Supplied records:
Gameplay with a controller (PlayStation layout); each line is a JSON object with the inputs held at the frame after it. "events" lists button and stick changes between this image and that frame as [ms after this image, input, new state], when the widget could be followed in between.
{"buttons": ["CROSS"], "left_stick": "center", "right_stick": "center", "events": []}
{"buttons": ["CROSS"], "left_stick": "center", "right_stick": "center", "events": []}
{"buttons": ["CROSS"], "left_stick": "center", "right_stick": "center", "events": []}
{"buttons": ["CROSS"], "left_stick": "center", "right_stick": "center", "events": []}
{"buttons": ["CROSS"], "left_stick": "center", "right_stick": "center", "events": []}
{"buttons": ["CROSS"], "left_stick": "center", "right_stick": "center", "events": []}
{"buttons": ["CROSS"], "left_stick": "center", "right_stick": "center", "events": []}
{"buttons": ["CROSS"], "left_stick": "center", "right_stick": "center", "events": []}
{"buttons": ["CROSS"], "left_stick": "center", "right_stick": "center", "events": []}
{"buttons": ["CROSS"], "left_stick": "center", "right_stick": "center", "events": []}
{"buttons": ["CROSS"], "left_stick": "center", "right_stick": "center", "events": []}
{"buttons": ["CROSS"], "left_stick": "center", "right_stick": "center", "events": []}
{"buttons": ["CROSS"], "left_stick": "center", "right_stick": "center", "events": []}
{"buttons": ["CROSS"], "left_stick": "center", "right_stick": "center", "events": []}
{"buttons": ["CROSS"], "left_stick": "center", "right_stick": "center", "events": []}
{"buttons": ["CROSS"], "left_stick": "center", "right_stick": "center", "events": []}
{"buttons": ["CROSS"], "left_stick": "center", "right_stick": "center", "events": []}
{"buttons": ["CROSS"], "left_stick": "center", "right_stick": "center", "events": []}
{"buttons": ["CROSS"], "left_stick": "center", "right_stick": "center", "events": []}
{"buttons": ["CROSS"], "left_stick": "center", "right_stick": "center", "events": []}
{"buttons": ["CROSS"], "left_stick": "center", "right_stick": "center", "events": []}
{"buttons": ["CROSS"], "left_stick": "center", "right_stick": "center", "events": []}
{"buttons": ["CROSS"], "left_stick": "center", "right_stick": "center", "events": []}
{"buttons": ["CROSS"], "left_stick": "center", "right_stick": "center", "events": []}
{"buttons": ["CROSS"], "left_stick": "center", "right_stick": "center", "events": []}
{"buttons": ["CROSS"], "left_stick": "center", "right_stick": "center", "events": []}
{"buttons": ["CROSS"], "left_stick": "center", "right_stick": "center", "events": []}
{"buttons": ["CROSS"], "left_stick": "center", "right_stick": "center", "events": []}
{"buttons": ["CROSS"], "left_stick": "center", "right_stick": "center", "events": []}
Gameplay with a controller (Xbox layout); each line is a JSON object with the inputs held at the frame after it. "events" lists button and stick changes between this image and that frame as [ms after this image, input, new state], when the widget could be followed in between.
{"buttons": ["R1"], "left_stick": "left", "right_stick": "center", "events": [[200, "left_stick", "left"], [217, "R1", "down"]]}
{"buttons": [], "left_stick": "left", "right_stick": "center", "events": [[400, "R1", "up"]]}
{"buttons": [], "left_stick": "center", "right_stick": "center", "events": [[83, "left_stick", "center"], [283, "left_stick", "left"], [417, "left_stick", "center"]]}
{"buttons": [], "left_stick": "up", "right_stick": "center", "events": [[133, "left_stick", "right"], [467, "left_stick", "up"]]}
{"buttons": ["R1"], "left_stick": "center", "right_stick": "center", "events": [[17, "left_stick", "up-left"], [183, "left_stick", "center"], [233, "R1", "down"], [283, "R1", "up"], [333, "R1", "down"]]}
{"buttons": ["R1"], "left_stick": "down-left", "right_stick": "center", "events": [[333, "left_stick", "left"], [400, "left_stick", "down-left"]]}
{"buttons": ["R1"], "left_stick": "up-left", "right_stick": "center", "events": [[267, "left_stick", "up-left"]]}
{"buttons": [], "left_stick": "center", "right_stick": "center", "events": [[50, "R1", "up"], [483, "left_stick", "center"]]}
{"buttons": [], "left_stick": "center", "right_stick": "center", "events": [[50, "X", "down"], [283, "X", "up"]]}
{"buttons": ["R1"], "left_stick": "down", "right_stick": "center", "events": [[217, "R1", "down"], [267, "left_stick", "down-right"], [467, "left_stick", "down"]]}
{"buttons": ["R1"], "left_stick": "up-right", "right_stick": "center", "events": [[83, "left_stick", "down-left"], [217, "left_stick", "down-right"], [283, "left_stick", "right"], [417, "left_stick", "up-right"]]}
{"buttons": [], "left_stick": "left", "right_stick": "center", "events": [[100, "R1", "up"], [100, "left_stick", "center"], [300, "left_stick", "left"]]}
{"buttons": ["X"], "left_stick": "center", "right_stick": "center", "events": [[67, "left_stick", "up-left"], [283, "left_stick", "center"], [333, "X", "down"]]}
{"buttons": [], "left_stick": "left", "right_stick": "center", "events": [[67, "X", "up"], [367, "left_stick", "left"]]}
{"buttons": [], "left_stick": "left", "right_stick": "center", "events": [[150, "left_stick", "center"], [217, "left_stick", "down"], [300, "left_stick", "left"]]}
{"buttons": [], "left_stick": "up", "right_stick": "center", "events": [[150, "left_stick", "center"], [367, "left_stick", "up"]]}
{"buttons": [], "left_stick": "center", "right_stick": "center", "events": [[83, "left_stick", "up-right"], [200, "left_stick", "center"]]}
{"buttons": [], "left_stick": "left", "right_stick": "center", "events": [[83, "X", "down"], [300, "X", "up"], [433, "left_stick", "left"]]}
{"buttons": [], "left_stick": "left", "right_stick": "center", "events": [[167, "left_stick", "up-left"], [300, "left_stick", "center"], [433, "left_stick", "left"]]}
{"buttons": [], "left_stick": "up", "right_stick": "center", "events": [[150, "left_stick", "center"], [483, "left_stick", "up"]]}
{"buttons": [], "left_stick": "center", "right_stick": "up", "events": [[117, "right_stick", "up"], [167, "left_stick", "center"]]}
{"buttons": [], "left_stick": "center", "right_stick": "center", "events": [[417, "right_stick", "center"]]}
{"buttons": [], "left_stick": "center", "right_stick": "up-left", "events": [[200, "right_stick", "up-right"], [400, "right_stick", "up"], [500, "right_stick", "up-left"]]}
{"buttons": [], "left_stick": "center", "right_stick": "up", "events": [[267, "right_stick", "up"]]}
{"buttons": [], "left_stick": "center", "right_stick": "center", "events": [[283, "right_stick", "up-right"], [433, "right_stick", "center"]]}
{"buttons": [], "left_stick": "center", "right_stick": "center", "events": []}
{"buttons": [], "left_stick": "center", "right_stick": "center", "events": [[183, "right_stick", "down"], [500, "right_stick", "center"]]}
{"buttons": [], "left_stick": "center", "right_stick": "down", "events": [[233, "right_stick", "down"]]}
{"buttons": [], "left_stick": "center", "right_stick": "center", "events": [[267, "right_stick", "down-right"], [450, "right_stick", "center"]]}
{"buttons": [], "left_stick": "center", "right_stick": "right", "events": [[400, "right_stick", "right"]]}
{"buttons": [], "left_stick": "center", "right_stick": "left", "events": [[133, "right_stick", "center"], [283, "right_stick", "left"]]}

What is expected:
Which lines above contain "with"? Show each of them.

Answer:
Gameplay with a controller (PlayStation layout); each line is a JSON object with the inputs held at the frame after it. "events" lists button and stick changes between this image and that frame as [ms after this image, input, new state], when the widget could be followed in between.
Gameplay with a controller (Xbox layout); each line is a JSON object with the inputs held at the frame after it. "events" lists button and stick changes between this image and that frame as [ms after this image, input, new state], when the widget could be followed in between.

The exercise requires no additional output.